Our examination of relationship health will focus on two aspects: communication and connection. How you communicate and connect with those around you determines whether your relationships will thrive, feel mechanical and underwhelming, or fall somewhere in between. Communication and connection can be general terms that are hard to specify, so let’s explore some examples.
Communication
Communication largely focuses on verbal and non-verbal forms of interaction. We communicate by talking, expressing emotion, holding hands, making eye contact, and countless other ways. Sometimes, the focus on communication involves describing the challenges faced between people. The challenge may be that they do not understand each other, they fight a lot, they find themselves in a constant loop of tension, or they may not have the right words to express themselves. In these situations, slowing down and focusing on one another, prioritizing common ground, and understanding each other’s point of view may be beneficial. Oftentimes, improving relationship health is less about problem solving specific topics and more about clearly stating your perspective, wants, and needs.
Connection
Connection largely focuses on the experience and significance of interactions. We connect by spending quality time, sharing how we feel about each other, building trust, and more. Like communication, describing challenges further specifies how we view connection. Challenges include people drifting apart, finding themselves interacting in the same monotonous way, struggling to adjust to a new life milestone, or prioritizing other people or things at the expense of their relationship. In these situations, giving more undivided attention, creating new expectations and routines together, and re-prioritizing one another may be beneficial. Relationship health has the greatest chance to thrive when those within the relationship feel united and valued by each other.
From Me to We
Communication and connection are powerful parts of relationships. They form the foundation for our interactions with everyone. So, how do you determine the health of a relationship? Or better yet, what is necessary to create lasting change and improve your relationships? One way to start is by identifying the people who are most important in your life. You may want to use the list at the beginning of this article for reference. Once you have a few people in mind, then you can shift your focus to the relationship. Check up on the way you communicate and connect with those closest to you by checking in. Go to the people you value and inquire about their lives. Lead with curiosity; you will feel closer and gain a glimpse into their world. In turn, you will encourage deeper discussion and have the opportunity to share your experiences. By checking in, you are creating a space to access together.

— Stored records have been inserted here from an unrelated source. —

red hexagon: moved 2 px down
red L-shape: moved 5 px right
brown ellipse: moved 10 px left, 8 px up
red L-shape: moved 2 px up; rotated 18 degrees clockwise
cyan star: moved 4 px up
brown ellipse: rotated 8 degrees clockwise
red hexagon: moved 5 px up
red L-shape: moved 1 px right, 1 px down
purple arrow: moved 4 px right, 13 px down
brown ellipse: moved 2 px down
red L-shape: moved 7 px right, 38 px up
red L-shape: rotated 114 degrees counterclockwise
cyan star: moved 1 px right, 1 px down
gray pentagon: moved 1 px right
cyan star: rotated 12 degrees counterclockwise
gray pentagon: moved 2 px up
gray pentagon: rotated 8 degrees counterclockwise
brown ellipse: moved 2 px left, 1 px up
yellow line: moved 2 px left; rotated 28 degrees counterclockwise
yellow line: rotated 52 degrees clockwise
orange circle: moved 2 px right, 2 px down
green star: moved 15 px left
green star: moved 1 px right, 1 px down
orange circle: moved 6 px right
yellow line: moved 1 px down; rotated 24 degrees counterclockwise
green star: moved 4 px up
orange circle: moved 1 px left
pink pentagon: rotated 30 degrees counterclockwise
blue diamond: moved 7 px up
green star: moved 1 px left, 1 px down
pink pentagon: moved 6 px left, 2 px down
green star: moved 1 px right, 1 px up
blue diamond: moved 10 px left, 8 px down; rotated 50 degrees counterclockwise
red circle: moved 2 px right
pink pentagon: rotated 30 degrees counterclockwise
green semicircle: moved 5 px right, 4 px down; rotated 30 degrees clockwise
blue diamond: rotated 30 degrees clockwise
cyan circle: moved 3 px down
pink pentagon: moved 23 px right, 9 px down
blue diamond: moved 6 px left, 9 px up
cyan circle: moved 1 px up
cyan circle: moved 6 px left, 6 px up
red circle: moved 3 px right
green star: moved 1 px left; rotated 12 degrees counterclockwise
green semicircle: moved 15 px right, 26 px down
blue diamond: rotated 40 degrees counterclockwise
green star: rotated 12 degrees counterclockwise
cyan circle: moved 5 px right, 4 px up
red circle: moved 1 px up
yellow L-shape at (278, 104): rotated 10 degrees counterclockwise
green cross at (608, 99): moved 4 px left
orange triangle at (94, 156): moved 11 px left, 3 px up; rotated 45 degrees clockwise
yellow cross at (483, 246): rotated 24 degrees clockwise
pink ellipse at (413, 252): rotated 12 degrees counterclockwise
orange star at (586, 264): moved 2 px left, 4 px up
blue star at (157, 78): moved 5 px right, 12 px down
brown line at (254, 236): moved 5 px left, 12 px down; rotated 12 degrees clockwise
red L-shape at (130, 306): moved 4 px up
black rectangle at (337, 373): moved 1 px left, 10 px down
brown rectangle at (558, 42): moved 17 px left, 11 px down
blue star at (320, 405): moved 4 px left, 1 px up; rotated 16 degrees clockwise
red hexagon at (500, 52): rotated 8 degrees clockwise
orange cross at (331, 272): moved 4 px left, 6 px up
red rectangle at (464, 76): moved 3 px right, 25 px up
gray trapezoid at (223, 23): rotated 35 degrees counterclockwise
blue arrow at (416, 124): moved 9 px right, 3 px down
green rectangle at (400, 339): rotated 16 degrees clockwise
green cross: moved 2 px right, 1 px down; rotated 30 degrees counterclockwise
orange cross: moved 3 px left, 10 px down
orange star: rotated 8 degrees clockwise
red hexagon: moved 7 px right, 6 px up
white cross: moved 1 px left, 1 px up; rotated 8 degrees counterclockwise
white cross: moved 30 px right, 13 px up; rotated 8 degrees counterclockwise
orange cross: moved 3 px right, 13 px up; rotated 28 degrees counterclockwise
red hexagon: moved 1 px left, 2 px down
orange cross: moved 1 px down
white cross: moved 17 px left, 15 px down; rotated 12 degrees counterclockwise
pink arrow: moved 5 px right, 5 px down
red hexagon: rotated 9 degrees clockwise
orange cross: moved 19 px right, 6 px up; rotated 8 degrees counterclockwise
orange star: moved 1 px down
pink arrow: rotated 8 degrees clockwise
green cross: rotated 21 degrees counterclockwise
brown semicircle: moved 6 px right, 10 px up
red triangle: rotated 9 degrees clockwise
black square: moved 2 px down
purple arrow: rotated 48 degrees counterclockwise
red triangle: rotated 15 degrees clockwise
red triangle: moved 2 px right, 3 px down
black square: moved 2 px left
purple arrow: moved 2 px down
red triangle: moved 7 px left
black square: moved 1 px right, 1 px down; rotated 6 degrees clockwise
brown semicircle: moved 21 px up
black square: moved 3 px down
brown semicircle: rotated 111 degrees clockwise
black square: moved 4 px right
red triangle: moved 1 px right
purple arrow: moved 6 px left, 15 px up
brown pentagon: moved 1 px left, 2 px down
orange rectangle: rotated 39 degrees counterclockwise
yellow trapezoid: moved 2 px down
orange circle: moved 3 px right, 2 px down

Relationship Health: Stronger Together
Sometimes, our relationships are among the first parts of life to suffer when we do not feel prepared or are unable to manage our personal struggles. However, taking time to invest in our relationships means that we will be investing in ourselves. Did you ever notice how a positive interaction with someone left you in a good mood – even when you were struggling with something? That is a healthy relationship at work. As the new year continues, take a moment to seek out those closest to you and fortify the connection you share with them. Let’s grow stronger together!